Teresa Theophano works with older adults at SAGE (Services & Advocacy for GLBT Elders) as a clinical social worker and is a co-editor of “Headcase: LGBTQ Writers & Artists on Mental Health and Wellness.” SAGE is America’s oldest and largest non-profit organization dedicated to LGBT older adults and aging. Theophano said, “Depression, anxiety, and social isolation are not uncommon among LGBT older adults. But seeking services doesn’t always feel safe for the aging population.”

Theophano explains, “While being ‘out’ as LGBT and living with a mental health condition can be challenging at any age, elders who came of age in a repressive and oppressive social environment may be all the more reluctant to seek care.” She adds, “This is exacerbated by the presence in their lives of family members, including caregivers, who may not be LGBT-affirmative.”

What can LGBTQ people do to mitigate this wave of mental health issues and the impact of the current pandemic-inspired depression and anxiety? Do an inventory of how you are feeling and seek help from a safe place where LGBTQ people are welcome, like the Mazzoni Center or private practitioners like Goldenberg.

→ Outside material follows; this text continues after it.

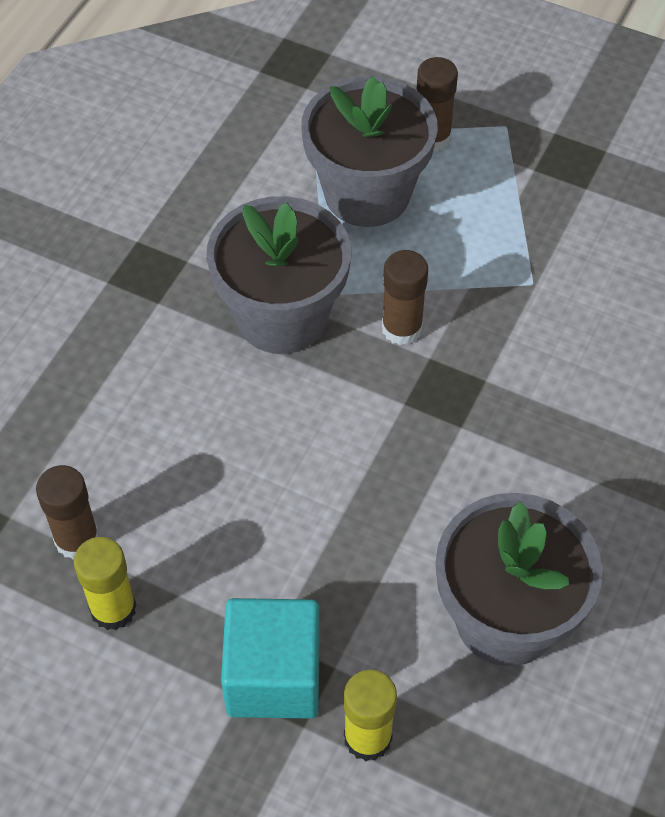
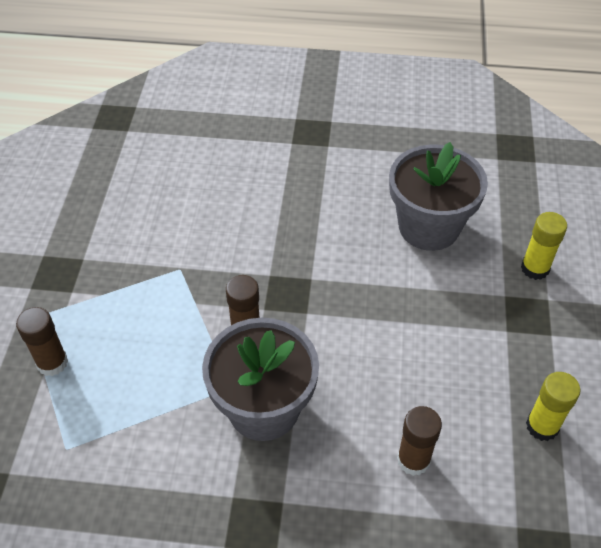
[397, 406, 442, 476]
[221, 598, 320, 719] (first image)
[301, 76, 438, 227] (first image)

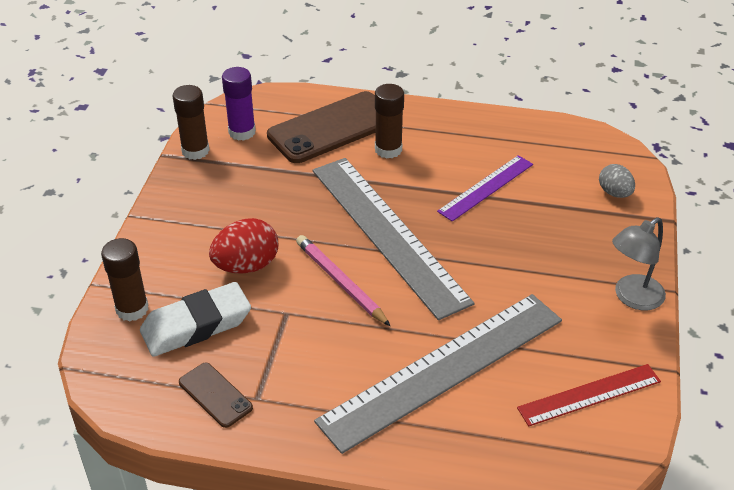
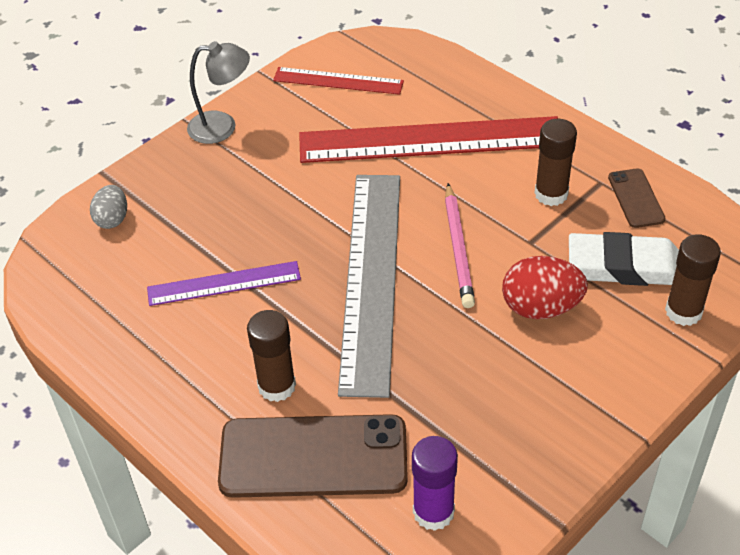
[299, 116, 558, 163]
[534, 119, 577, 206]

New research out this month from the Yale School of Public Health found that LGBTQ community centers may be the best conduit for access to mental health resources for LGBTQ people, providing a safe atmosphere of community, understanding and help. 

“Our findings suggest that LGBTQ community centers are vital to the mental health of this community,” said John Pachankis, Ph.D., the Susan Dwight Bliss Associate Professor of Public Health and director of Yale’s LGBTQ Mental Health Initiative.